As part of ceasefire talks, Saudi officials last month offered to reopen the airport in Sana’a, the Yemeni capital, and allow fuel and food to flow through a major Yemeni port, but a Houthi spokesman said they would not agree to discuss a ceasefire. , until Saudi Arabia first lifted its blockade.

Members of the House Foreign Affairs Committee were shocked by a closed-door briefing they received late last month from David Beasley, the executive director of the United Nations World Food Program and a former Republican governor. Mr.
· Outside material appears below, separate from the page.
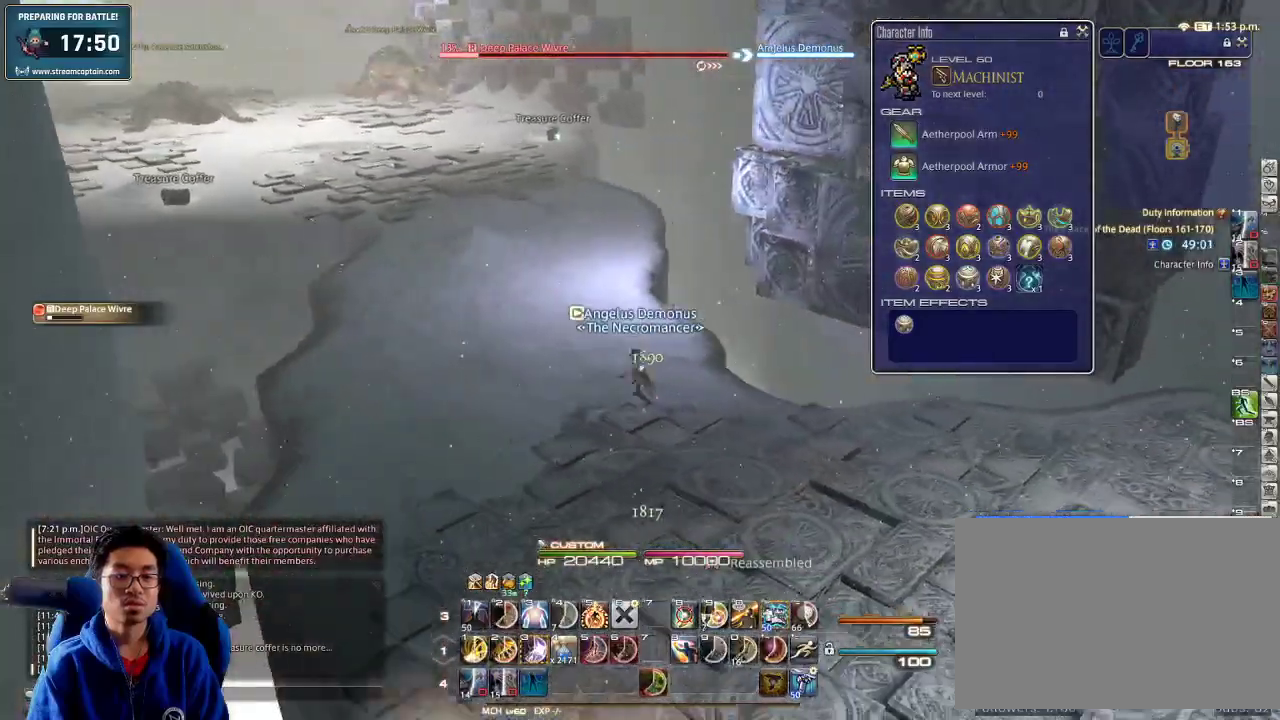
Gameplay with keyboard; each line is a JSON object with the keys held at the frame after it. "events" lists presses ("down") and releases ("up") of ".", "/", "0", "1", "2", "3", "4", "5", "6", "7", "8", "9", "a", "alt_l", "alt_r", "b", "backslash", "backspace", "c", "caps_lock", "comma", "ctrl_l", "ctrl_r", "d", "down", "e", "equals", "escape", "f", "f1", "f10", "f11", "f12", "f2", "f3", "f4", "f5", "f6", "f7", "f8", "f9", "g", "h", "i", "j", "k", "l", "lbracket", "left", "m", "minus", "n", "o", "p", "quote", "r", "rbracket", "return", "right", "s", "semicolon", "shift_l", "shift_r", "space", "super", "t", "tab", "tilde", "u", "up", "v", "w", "x", "y" and "z" between this image and that frame as [ms after this image, input, new state], when the widget could be followed in between. No other keys are recorded. Mouse input is not recorded. Not read: q.
{"keys": ["3", "a", "w"], "events": [[67, "space", "up"], [167, "3", "down"], [267, "3", "up"], [300, "3", "down"], [400, "3", "up"], [467, "3", "down"]]}
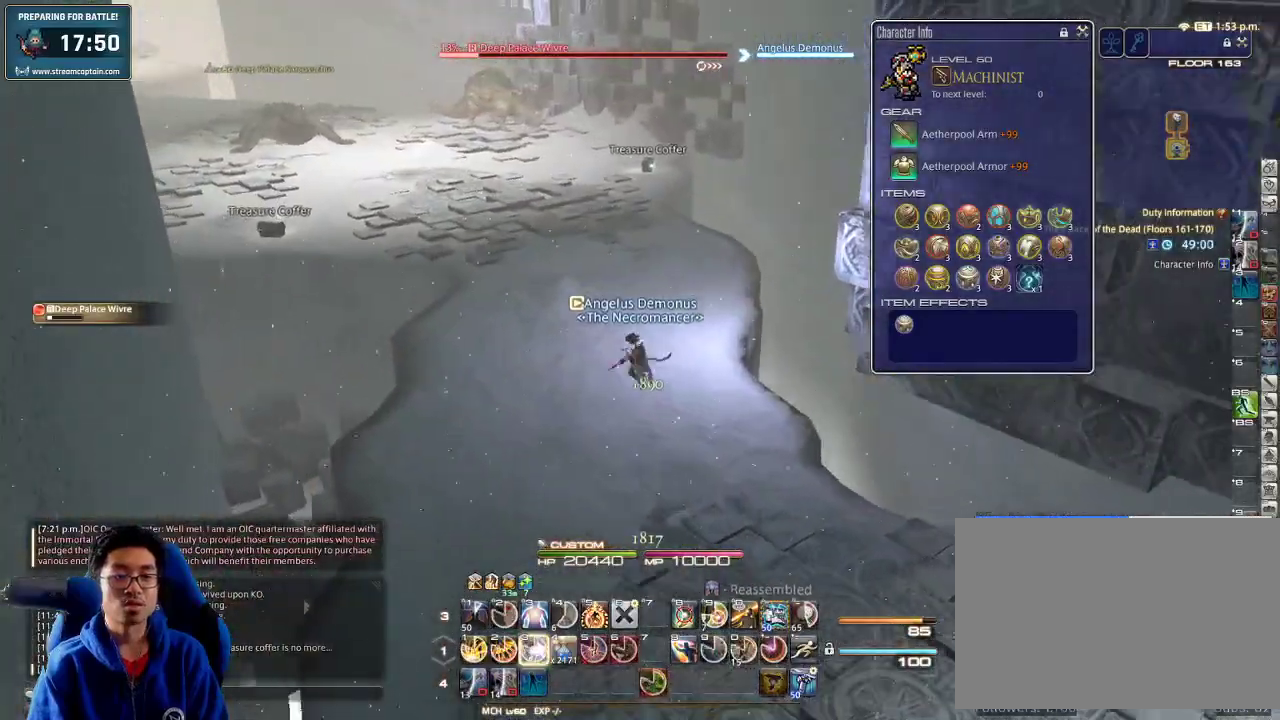
{"keys": ["a", "w"], "events": [[33, "3", "up"], [100, "3", "down"], [233, "3", "up"], [267, "3", "down"], [333, "3", "up"], [400, "3", "down"], [467, "3", "up"]]}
Beasley, who had just returned from a trip to Yemen, painted a serious situation with mass results and hospitals without fuel, impressing lawmakers on the urgency of lifting the blockade “immediately”, according to two officials who attended.

“Ending US support for Saudi offensive operations in Yemen alone is not enough if we allow the blockade to continue,” said Representative Debbie Dingell, a Democrat in Michigan who led the letter to the Biden administration. “This blockade is causing enormous suffering and hunger among Yemeni children and families, and it must be lifted now.”

But pushing the administration to pressure the Saudis to do so could be an upward struggle, according to Peter Salisbury, a Yemeni analyst at the International Crisis Group, who said in an interview that port controls were “very important parts of leverage”. in the negotiations from the Saudi perspective. “

“Looking at it from the administration’s perspective, they’re trying to deal with these things through existing negotiation mechanisms,” Salisbury said. “In Yemen and in many other cases, there is no profound way to end the war.”